EXCERPT PROVIDED:
········

Students in the Goshen High School auditorium are focused intently on the energetic woman standing at center stage. Director Marcia Yost is giving notes to the cast and crew of the upcoming GHS production of “Beauty and The Beast” before one of the final dress rehearsals.
The show, based on the original Walt Disney animated feature, went to Broadway in 1994 and was an instant hit. Since then it has, in spite of its many production “challenges,” become a favorite of community theaters and schools across the country. One never, it seems, gets tired of the tale of Belle and her Beast and the romantic transformation that led to happily ever after. For Yost, however, producing this musical after it has made the rounds of other groups and schools in this area is not true to form. She was the first to lead led her team through the premiere production of the high school version of “Les Miserables” and tried for “Beauty” when it was initially released for amateur production. But timing is everything and those rights went to John Glenn High School. Yost instead produced a high-flying “Peter Pan.” “After that we did ‘Godspell,’ an ensemble show,” the dynamic director recalled. “And then one thing led to another and a couple of area theaters and schools had done it (‘Beauty and The Beast’) and we decided to wait.” Obviously the time is right and, as usual, Yost & Co. are pulling out all the stops.
In one part of the auditorium, Jacob Greaser is being turned into the Beast and Katie Neeb Miller goes over her lines as Belle. Justin Lehman and Elisabeth Kleinsmith check their elaborate costumes as Cogsworth the butler/clock and Mrs. Potts, housekeeper/teapot, respectively, while Luke Jacobs displays Gaston’s muscles and Tell Williams prepares for the many stage falls required of LeFou.
Scenic designer Rich Snyder did not make it easy on himself or his construction crew. He designed and built a rotating central block (shades of ‘Les Mis’) that turns from the village marketplace to the palace of the Beast and back again easily and, more important, silently. Expanding the playing area, one side of the stage becomes Belle’s palace room and the other, the Beast’s tower where the enchanted rose is drooping. Drops and set pieces define the additional locations — the village inn, the forest and Belle’s home.

········

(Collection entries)

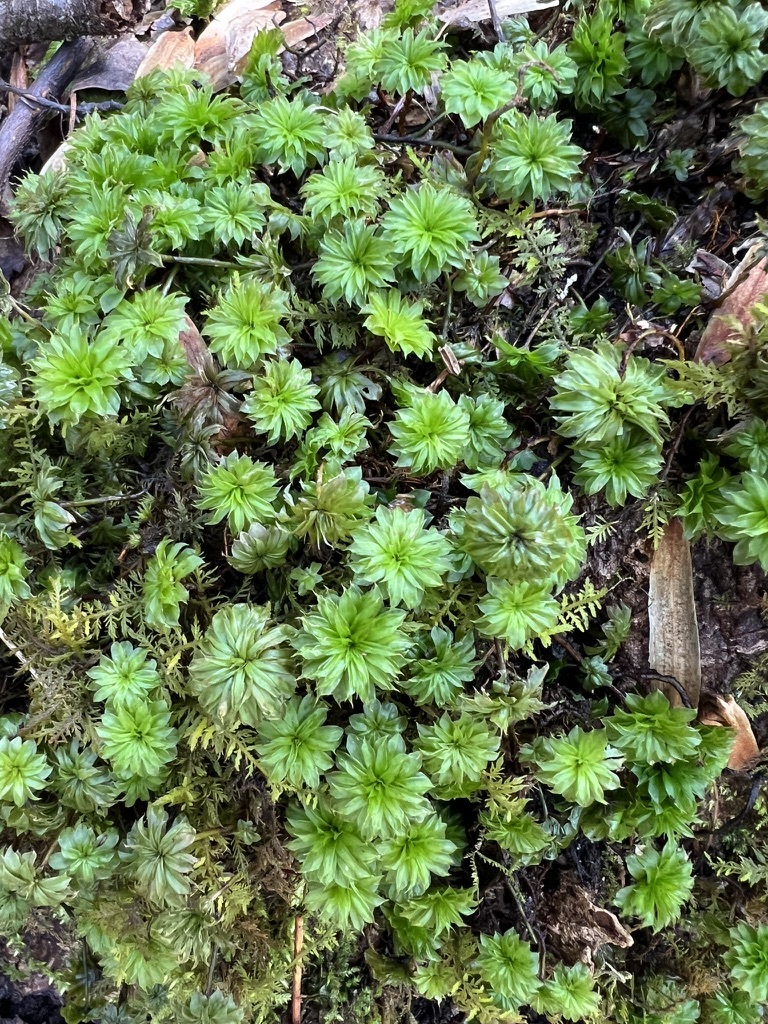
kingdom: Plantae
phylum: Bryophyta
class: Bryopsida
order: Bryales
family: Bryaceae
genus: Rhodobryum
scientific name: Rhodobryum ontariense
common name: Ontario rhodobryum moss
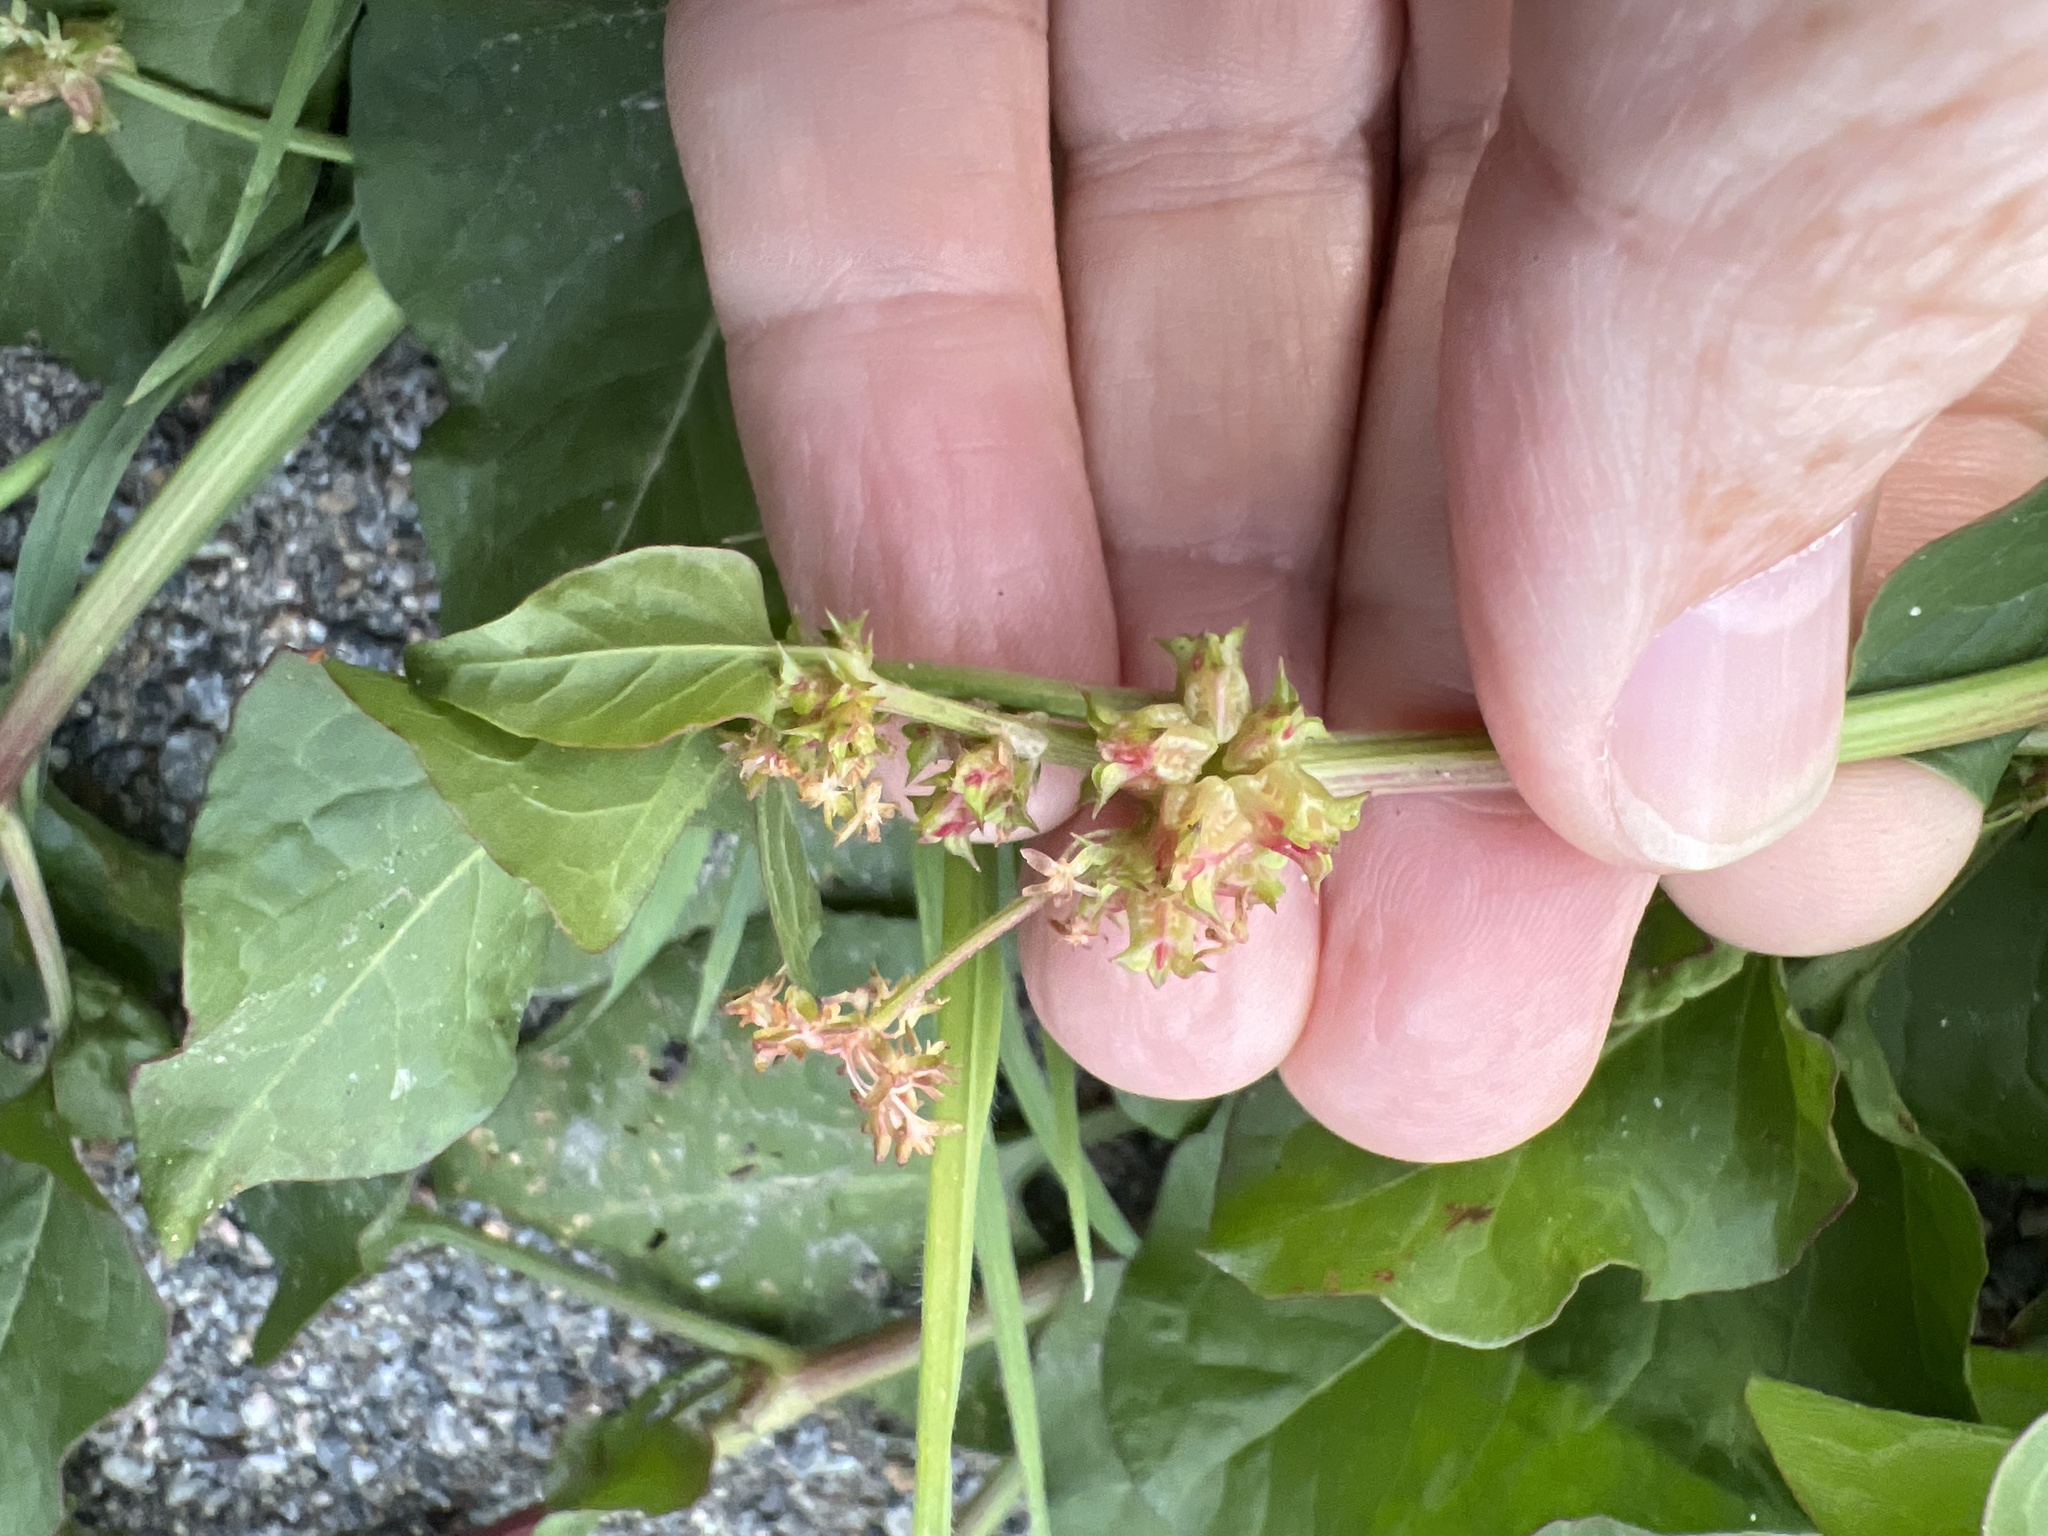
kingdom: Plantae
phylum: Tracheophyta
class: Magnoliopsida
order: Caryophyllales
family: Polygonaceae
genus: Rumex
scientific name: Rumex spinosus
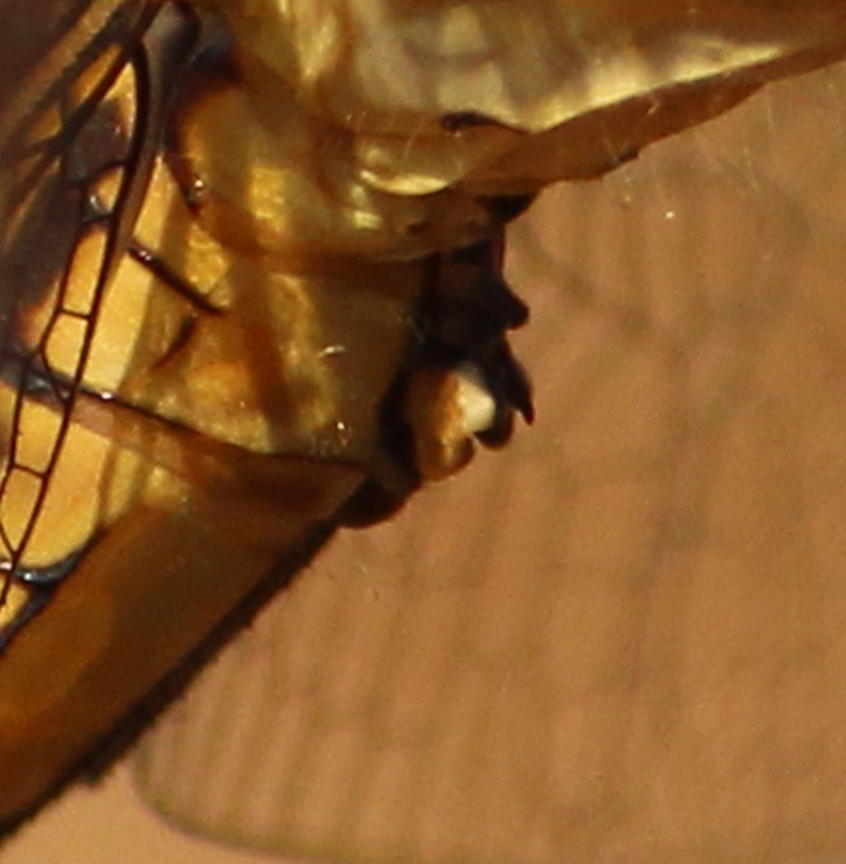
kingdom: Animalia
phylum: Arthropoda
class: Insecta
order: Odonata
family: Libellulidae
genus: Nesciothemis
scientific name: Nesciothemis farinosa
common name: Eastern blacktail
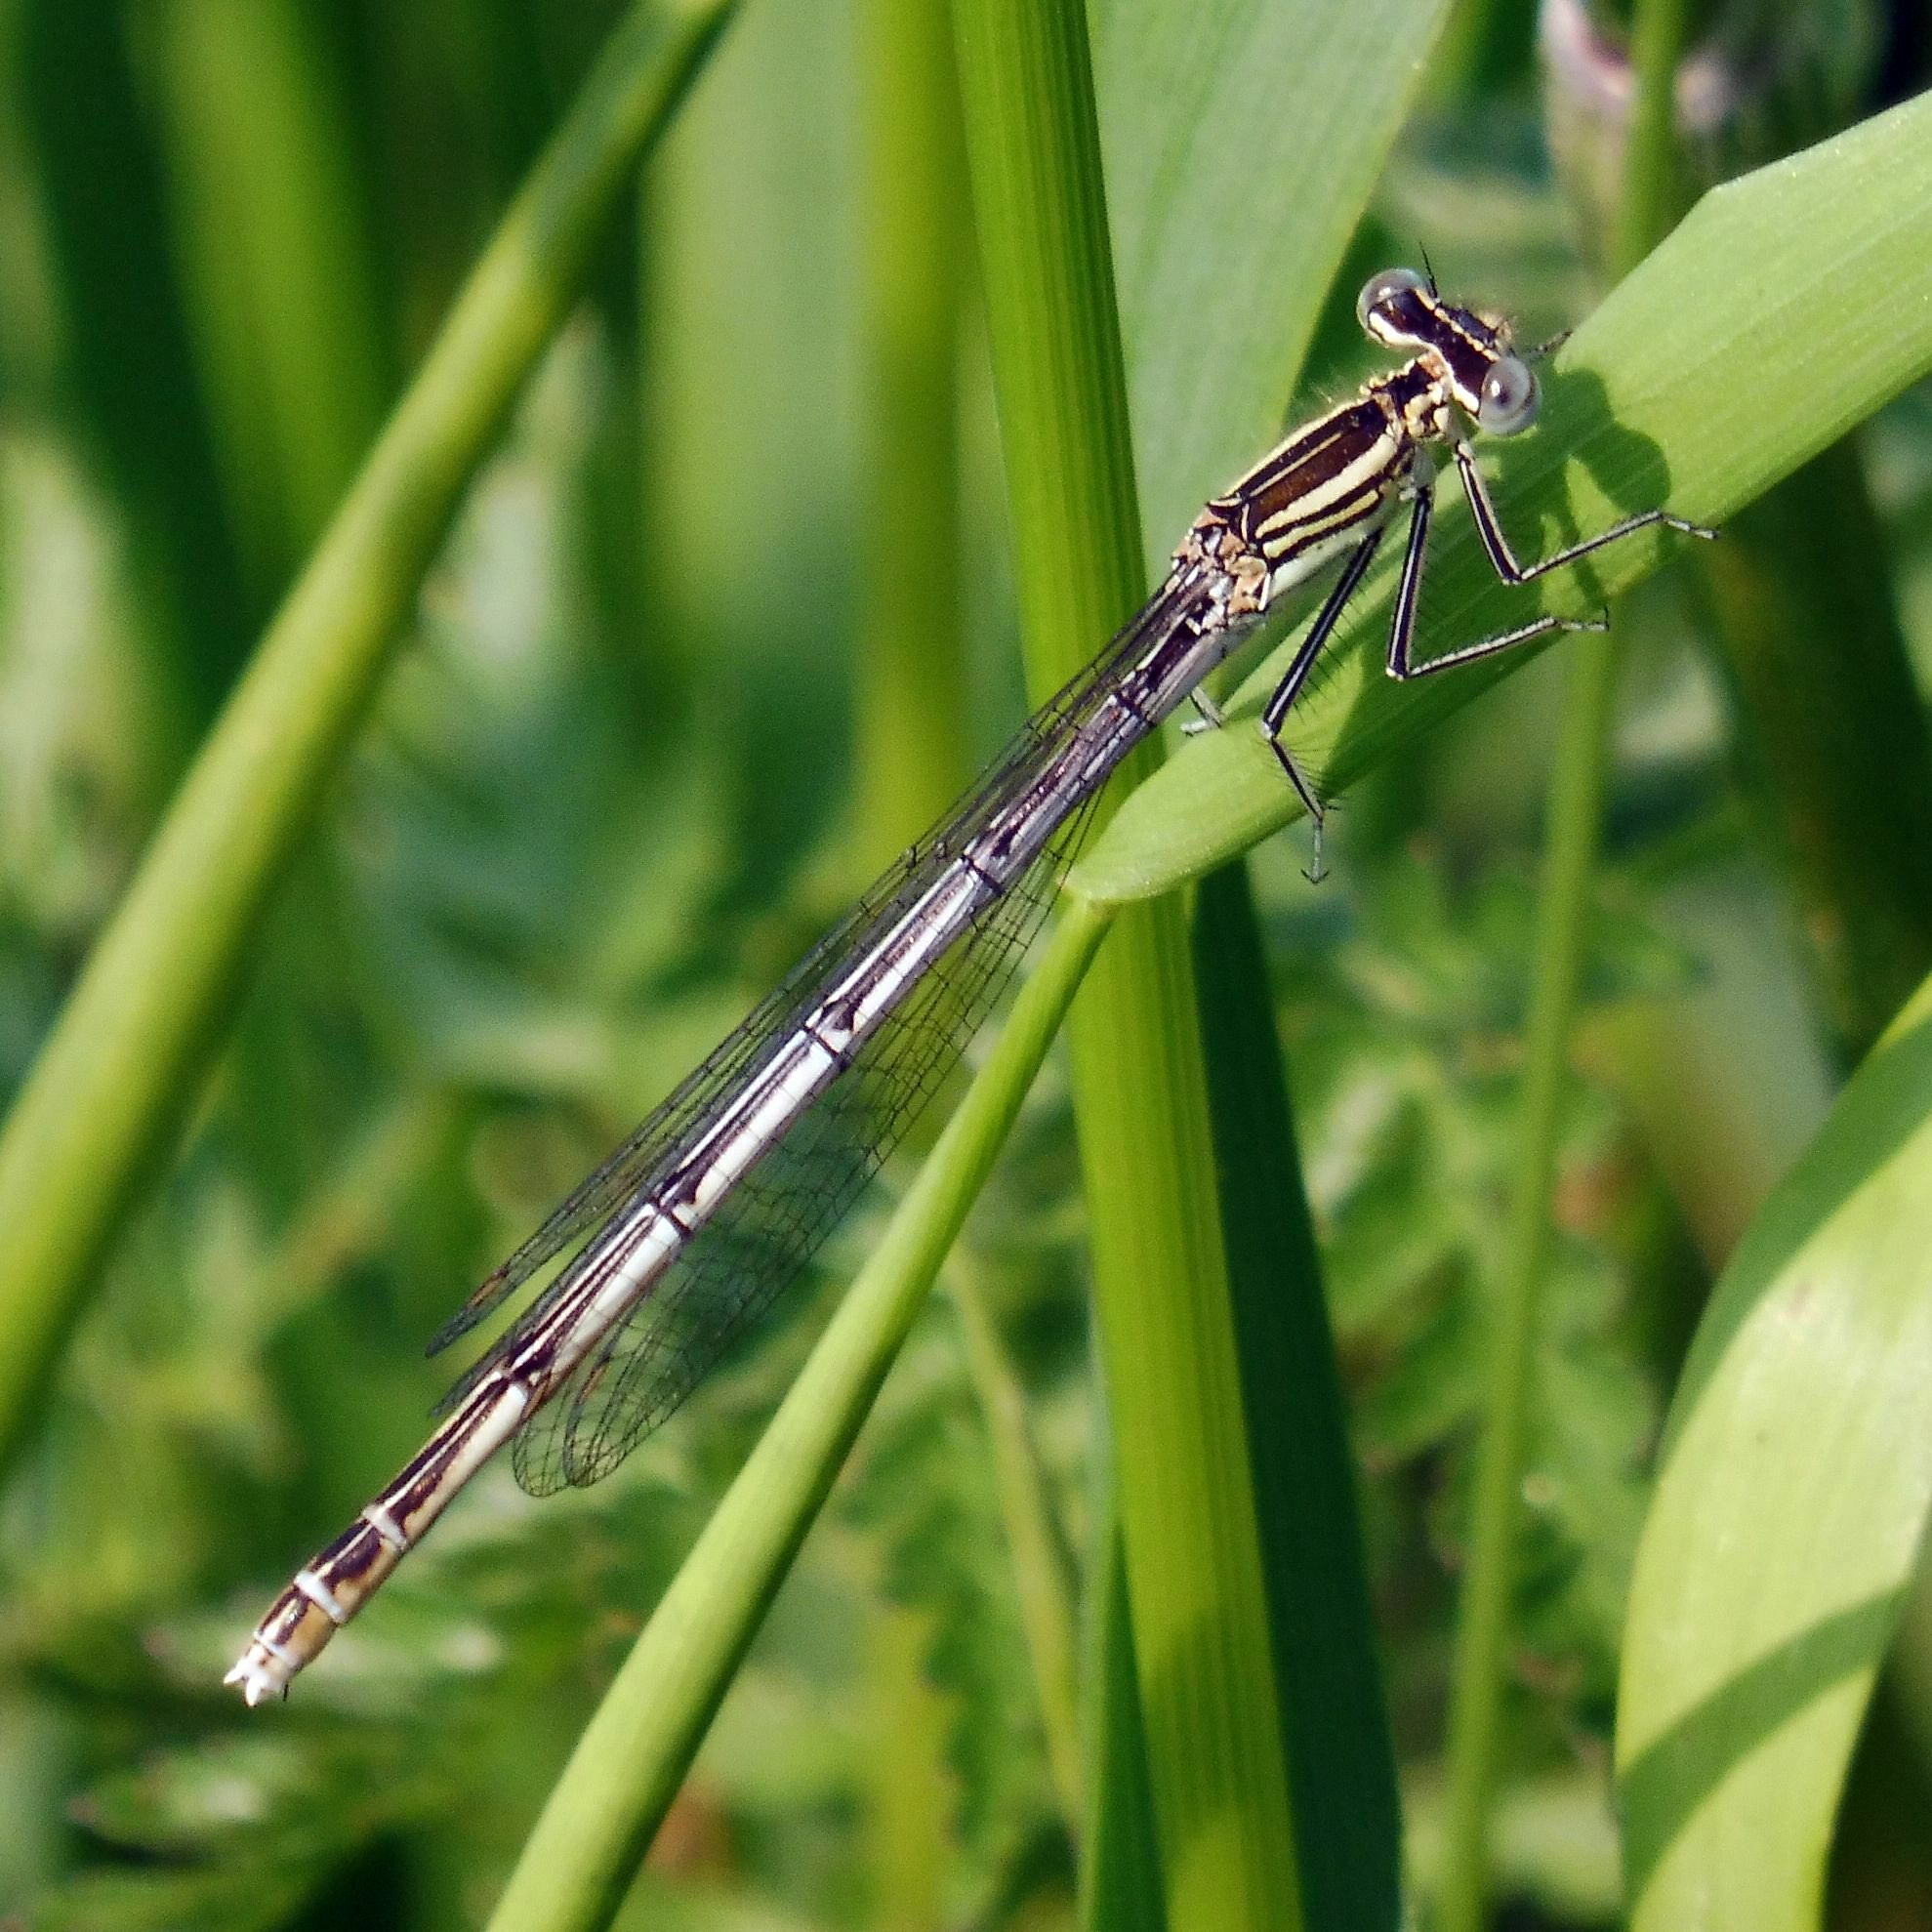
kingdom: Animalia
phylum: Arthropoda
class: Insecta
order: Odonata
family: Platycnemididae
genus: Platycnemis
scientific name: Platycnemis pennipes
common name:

········

SET TASKS:
- a) In the article about the Goshen High School production of "Beauty and The Beast," which students are named as cast members, and which character does each one play?
- b) Transcribe everything in the article about the Goshen High School musical from "Students in the" down to "final dress rehearsals.".

TASK ANSWERS:
- a)
- Jacob Greaser: the Beast
- Katie Neeb Miller: Belle
- Justin Lehman: Cogsworth, the butler/clock
- Elisabeth Kleinsmith: Mrs. Potts, the housekeeper/teapot
- Luke Jacobs: Gaston
- Tell Williams: LeFou

- b)
Students in the Goshen High School auditorium are focused intently on the energetic woman standing at center stage. Director Marcia Yost is giving notes to the cast and crew of the upcoming GHS production of “Beauty and The Beast” before one of the final dress rehearsals.